Excerpt to read
WP-Optimize CVE-2026-7252 WordPress cache plugin patch guide

WP-Optimize CVE-2026-7252 WordPress cache plugin patch guide

Impact statement: CVE-2026-7252 is a high-severity WP-Optimize vulnerability affecting WordPress sites that still run WP-Optimize 4.5.2 or older. Wordfence rates it CVSS 8.1 High. The practical risk is that a logged-in user with author-level access or higher could cause unintended file deletion, which can break a site and may open a path to deeper compromise depending on what is removed.

This is a protect-only guide. We are not publishing the low-level abuse details, field names, proof steps, scanner checks, or internal test material. The useful answer for site owners and hosting providers is to update WP-Optimize, review who can publish content, confirm backups are usable, and check for unexpected site changes.

Who Is Affected

WordPress.org currently lists WP-Optimize at 4.5.3, with more than 1 million active installations. The WordPress.org changelog for 4.5.3 says the release prevents a path traversal security risk and credits Wordfence for responsible disclosure. Wordfence lists 4.5.3 as the patched version for CVE-2026-7252.

Patch First

Update WP-Optimize to 4.5.3 or newer. If WordPress offers a newer release than 4.5.3, install the current release instead of stopping at the minimum fixed version.

  1. Confirm you have a current, restorable backup before changing a caching or cleanup plugin.
  2. Update WP-Optimize through the WordPress dashboard, WordPress Toolkit, Plesk, cPanel, your managed WordPress platform, or your normal maintenance tool.
  3. Confirm the installed plugin version is 4.5.3 or newer after the update finishes.
  4. Clear WP-Optimize cache, any object cache, host cache, and CDN cache.
  5. Test the home page, key landing pages, checkout or forms, logged-in user pages, and image-heavy pages.

Because WP-Optimize touches caching, minification, images, and database cleanup, check the front end after updating. A security fix is still the priority, but you want to catch cache or minify side effects before customers do.

Temporary Protection If You Cannot Patch Today

Temporary mitigation is only a bridge. Because a fixed version is available, the long-term answer is to update WP-Optimize or replace it with a maintained performance stack that fits the site.

Post-Update Review

During this pass, I did not find a credible active-exploitation notice from Wordfence, CISA KEV, or WordPress.org. Even so, file-deletion issues deserve a quick integrity review after patching, especially on sites with many content users.

Plesk, cPanel, And Hosting Provider Notes

For hosting providers and agencies, treat this as a fleet inventory item. WP-Optimize has a large install base and the safe version check is straightforward.

Replacement Guidance

A fixed version exists, so the first recommendation is to update. If the site is pinned below 4.5.3 because of compatibility, licensing, or maintenance problems, plan a replacement instead of leaving an outdated performance plugin in place.

Related Fix I.T. Phill Guides

Fix I.T. Phill CDN Virtual Patching Note

We are handing a sanitized signal to the CDN/WAF side for review. The goal is to help identify and prioritize sites running old WP-Optimize versions, then raise temporary scrutiny around abnormal authenticated WordPress media and file-management behavior while site owners patch. Public guidance stays at the defensive-control level.

Material provided

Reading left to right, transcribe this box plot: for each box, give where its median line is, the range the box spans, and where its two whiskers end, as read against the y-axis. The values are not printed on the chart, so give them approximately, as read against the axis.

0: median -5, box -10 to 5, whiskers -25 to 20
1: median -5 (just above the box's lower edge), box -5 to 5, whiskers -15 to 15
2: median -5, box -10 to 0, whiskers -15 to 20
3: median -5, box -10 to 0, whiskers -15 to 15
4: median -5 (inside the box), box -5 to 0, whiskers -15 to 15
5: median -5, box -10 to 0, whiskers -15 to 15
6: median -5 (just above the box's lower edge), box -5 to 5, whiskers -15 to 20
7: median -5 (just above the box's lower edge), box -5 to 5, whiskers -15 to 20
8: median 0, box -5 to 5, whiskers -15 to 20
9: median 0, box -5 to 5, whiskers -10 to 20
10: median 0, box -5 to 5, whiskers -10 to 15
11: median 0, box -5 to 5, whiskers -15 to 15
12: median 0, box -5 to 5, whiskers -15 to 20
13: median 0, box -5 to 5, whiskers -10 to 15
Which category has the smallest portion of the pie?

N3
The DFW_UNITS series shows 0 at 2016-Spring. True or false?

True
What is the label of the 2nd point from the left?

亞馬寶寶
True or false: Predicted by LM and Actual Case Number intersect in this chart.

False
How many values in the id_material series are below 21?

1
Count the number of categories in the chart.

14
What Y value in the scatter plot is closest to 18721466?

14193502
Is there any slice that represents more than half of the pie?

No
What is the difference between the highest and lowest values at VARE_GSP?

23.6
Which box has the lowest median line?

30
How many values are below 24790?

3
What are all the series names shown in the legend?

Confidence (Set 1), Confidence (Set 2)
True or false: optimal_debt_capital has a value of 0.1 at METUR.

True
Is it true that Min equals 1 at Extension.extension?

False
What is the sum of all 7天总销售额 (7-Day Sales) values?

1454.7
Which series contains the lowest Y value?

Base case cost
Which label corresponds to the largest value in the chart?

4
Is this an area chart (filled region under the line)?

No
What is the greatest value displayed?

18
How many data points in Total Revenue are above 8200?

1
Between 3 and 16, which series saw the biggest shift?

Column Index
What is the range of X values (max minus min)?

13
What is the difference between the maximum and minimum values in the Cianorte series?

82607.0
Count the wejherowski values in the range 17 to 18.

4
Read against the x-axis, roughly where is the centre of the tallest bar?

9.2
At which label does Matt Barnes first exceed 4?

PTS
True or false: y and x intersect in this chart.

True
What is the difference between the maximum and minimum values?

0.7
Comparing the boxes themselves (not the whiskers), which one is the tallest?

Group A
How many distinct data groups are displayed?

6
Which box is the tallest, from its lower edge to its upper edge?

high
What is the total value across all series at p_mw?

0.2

What you will do
In the WP-Optimize patch guide, what CVSS rating does Wordfence give CVE-2026-7252? The data comes from a separate source.

Exercise result
CVSS 8.1 High.